A few months ago, when case counts were lower and hopes higher, Rhodes said she would tell clients to expect 70 percent of their usual attendance at in-person events, as people were still hesitant to attend gatherings. Now she tells them to expect less than 50 percent, and some are hesitant to hold events at all.
There are, of course, ways to mitigate risk for in-person gatherings. Not all of them are currently feasible.
“Clients can’t move the events outside,” Rhodes said. “There’s not a tent to be found in New England.”
Canceling or postponing often means paying the venue a cancellation fee. Virtual events come with their own costs. But once case counts started rising again, and business leaders started seeing their peers canceling or going virtual, parties of the first in-person social season in a year and a half started to fall like dominoes.
“And a lot of the thinking is the word perception: What will my constituency think if I go boldly ahead and have this?” Rhodes said. “I’m an optimist — I mean, I’m a real optimist.

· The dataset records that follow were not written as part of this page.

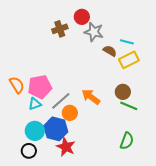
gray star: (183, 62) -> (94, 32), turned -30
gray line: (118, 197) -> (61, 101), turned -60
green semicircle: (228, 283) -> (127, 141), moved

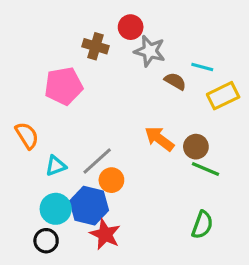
brown cross: (60, 29) -> (96, 46), turned 35
yellow rectangle: (129, 60) -> (223, 96), moved
pink pentagon: (40, 87) -> (64, 86), moved
orange arrow: (91, 97) -> (159, 139), moved

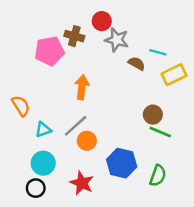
pink pentagon: (64, 86) -> (49, 51), moved
orange arrow: (159, 139) -> (82, 87), moved, turned 60
blue hexagon: (89, 206) -> (122, 163), moved

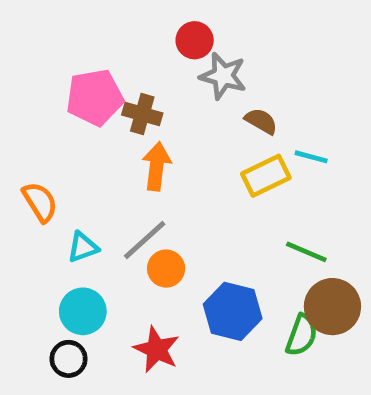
brown cross: (74, 36) -> (142, 114), moved
cyan line: (158, 52) -> (311, 157), moved
yellow rectangle: (174, 75) -> (266, 176), moved
brown circle: (153, 115) -> (332, 307), moved, size x1.5

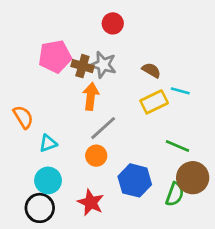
gray star: (223, 76) -> (103, 65), moved
gray line: (145, 240) -> (103, 128), moved
black circle: (69, 359) -> (40, 208), size x1.4

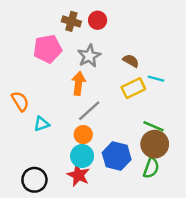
gray star: (103, 65) -> (89, 56), turned 30
brown cross: (82, 66) -> (71, 21), moved
brown circle: (193, 178) -> (155, 144), moved
cyan circle: (48, 180) -> (82, 156), moved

But I will say, it’s kind of disappointing out there right now.”
Some in-person events are still happening, albeit with precautions.
Tamara Small, chief executive of commercial real estate trade group NAIOP Massachusetts, compared seeing development projects to seeing the Eiffel Tower in person for the first time: Photos or videos just don’t compare.
“When you go into a project, you see the amenities, you see the finishes, you capture the views,” she said. “You can kind of get a sense of it through video, and we will continue to use video in the future. But there’s something different about seeing it in person.”
Small’s organization is hosting a walking tour Wednesday at Bulfinch Crossing, a complex of residential and office towers rising on the site of the Government Center Garage. People will have to keep their masks on during the tour, but can remove them if they’d like once they go out onto the 32nd floor roof deck of The Sudbury apartment and condo tower.
“We are hearing loud and clear that people miss people, and really want to be together,” Small said.
Nonprofits, too, have had to find more ways to connect with donors. Castle Group cofounder Wendy Spivak pointed to the Joe Andruzzi Foundation, whose annual gala usually hosts 600 to 700 donors for hobnobbing near Gillette Stadium and fund-raising for cancer patients and their families.
This year’s gala, on Oct. 21, was initially planned as a hybrid event. It will now be entirely online, but along with the auctions and streamed programming, attendees will still have opportunities to interact virtually in smaller groups, she said.
“I think the events industry, especially in the city, people have really pulled together,” Spivak said. “We’re putting it back together day by day . . . Everybody that does what we do is trying so hard to give our clients the opportunities to make their event work for them.”
Gal Tziperman Lotan is a former Globe staff member.